12-Hour: Similar in make-up to the sprint races, but longer. They also feature minimal navigational skills.
Day-long: Between 18 and 30 hours. Your team should be adept at UTM-based navigation, proficient in rope skills (traversing/rappelling), and some races may require a support crew to transport your gear and supplies to the transition areas.
Multi-Day: Sleep-deprivation becomes an issue with these races that last from 36-48 hours. You will need advanced navigation skills for route choice, some ridiculous endurance, and a trusting relationship with your teammates.
Expedition: The granddaddies of adventure racing, expedition-length races are between three and ten days long. All of the previously mentioned skills are required but expeditions may also include mountaineering, beasts of burden, rope work, and technical paddling.
Why Adventure Racing?
Develop Teamwork: Adventure racing is a team sport, and its unique qualities require a skill set that parallels the recipe for success in life itself. The best teams in adventure racing are made up of individuals who have patience, strong communication, and leadership skills. You have to trust your teammates, and they must trust you–which brings us to our next point.
Learn Skills: No, you don’t have to be an expert at every endurance sport that may make up an adventure race, but you do need to be competent. Many teams assign specific jobs to each of their teammates who excel in any particular discipline. But to be safe, competitive, and have fun, teams spend significant time training together and developing a well-rounded set of skills. It is the perfect opportunity to finally learn how to actually use that compass you’ve had sitting around for years, or to improve your paddling technique for efficiency and speed.
Have a Goal to Work Towards: Pedaling mile after mile on the stationary bike at the gym with the vague goal of getting in shape isn’t very motivating or fulfilling. Pedaling a mountain bike through the woods with the goal of finishing an adventure race is. Working towards a goal gives you an unmatchable sense of purpose and satisfaction.

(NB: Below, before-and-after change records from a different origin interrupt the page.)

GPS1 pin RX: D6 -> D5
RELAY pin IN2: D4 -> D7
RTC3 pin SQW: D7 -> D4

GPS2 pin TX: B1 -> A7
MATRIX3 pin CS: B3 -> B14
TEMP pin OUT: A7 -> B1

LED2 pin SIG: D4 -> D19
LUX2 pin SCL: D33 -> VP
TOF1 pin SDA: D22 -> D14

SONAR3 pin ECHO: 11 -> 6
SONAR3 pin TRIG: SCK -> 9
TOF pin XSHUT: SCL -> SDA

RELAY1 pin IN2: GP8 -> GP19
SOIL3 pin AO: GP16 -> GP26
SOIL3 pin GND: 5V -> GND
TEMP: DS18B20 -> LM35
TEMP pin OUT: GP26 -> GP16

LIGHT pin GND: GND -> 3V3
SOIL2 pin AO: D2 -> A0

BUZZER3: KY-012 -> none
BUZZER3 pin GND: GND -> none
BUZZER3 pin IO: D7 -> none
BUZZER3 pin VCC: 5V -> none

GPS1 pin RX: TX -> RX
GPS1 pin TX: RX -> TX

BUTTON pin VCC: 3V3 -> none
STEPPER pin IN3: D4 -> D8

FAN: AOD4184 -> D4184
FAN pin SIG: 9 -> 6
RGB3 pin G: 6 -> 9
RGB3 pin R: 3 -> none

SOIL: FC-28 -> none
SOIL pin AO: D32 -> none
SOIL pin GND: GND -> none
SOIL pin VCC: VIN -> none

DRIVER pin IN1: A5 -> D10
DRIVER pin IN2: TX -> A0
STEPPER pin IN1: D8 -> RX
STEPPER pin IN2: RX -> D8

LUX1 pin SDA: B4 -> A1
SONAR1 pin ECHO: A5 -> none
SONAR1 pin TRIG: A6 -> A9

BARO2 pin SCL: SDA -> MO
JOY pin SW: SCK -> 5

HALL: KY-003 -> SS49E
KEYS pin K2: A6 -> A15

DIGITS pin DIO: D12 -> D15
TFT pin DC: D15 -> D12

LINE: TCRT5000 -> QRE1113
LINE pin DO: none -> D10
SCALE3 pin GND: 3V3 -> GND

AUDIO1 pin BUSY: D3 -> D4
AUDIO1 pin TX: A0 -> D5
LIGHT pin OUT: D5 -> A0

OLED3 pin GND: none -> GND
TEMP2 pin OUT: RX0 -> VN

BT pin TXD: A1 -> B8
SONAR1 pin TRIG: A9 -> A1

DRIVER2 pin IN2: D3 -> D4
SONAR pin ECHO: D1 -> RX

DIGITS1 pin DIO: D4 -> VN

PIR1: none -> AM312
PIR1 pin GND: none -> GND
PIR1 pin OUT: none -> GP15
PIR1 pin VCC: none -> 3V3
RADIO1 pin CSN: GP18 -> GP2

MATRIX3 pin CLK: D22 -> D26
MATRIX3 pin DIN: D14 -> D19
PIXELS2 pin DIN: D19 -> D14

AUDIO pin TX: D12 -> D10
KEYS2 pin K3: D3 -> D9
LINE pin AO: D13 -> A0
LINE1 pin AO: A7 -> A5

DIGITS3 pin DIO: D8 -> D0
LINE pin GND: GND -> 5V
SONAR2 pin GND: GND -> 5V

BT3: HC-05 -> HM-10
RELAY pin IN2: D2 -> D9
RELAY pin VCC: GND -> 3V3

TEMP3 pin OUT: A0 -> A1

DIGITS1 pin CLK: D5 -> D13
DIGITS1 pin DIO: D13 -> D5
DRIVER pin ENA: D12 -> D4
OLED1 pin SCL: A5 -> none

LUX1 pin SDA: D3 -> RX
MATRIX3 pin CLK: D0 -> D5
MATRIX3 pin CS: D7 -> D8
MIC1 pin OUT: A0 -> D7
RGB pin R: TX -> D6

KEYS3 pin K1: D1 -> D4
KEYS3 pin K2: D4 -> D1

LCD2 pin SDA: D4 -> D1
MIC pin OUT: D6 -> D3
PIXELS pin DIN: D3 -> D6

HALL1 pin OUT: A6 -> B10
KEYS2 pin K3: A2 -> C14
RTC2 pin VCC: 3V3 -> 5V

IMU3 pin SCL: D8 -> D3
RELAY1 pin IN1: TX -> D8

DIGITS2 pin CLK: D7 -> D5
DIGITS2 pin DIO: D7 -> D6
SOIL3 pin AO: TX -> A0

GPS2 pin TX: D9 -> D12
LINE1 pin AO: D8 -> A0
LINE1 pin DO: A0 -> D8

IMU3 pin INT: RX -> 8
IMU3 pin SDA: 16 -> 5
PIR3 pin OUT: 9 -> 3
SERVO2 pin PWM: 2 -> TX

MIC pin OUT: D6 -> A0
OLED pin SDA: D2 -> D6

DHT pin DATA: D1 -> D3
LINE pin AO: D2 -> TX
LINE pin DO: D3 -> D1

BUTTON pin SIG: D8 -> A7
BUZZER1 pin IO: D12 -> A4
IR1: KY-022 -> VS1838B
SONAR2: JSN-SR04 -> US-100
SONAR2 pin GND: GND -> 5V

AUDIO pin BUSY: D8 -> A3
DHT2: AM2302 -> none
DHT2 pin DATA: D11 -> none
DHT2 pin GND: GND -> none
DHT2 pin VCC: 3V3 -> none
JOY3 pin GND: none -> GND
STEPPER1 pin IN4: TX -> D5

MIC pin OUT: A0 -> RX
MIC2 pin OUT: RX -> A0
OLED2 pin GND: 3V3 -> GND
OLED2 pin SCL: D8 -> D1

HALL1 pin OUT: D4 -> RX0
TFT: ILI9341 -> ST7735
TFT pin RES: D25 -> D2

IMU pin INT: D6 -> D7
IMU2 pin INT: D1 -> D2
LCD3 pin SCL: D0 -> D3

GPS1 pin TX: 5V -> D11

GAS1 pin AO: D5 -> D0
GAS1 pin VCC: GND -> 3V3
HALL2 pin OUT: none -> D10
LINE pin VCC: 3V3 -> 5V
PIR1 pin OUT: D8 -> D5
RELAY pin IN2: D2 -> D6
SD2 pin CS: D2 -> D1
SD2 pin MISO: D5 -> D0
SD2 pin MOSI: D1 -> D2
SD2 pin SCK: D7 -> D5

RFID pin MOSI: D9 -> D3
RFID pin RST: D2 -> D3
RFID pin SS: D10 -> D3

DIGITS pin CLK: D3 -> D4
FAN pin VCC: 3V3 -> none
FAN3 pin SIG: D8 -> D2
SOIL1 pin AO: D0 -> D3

Adventure Close to Home: In the responses to many of our travel and adventure articles, we have found that some readers have reservations and restrictions when it comes to seeking adventure. Many of us have families and career responsibilities and lack the free time and flexible schedule required for international wandering. Luckily, the sport of adventure racing need not require expensive flights or months away from home. Adventure races exist in every state in the U.S. and even urban hybrids have developed in many areas. A quick google search of your home state and the words “adventure racing” will likely turn up something relatively close to your residence.
It’s Hard: There’s no way around that. But it can serve as an expression against the common cultural prejudice that claims: “easier is better.” If we agree with Samuel Smiles’ remark above regarding hardship, then the participation in a sport that is both mentally and physically grueling can be seen as a step taken towards the expansion of one’s limits. Hardship is a thing to embrace; it is a constant reminder of your attempt to better yourself and move forward. As Casanova famously wrote, “The best feeling in life is when one is climbing the stairs.”
While we often admire the men of the past, it is not as though they were made out of a different substance than we are. Rather, they were refined through great hardships and challenges. These hardships were an unavoidable part of life for our forebearers. These days, modern conveniences and technology have made our lives a lot easier; great challenges are no longer inevitable. So we must go and seek them out for ourselves. Adventure racing is a great way to do that.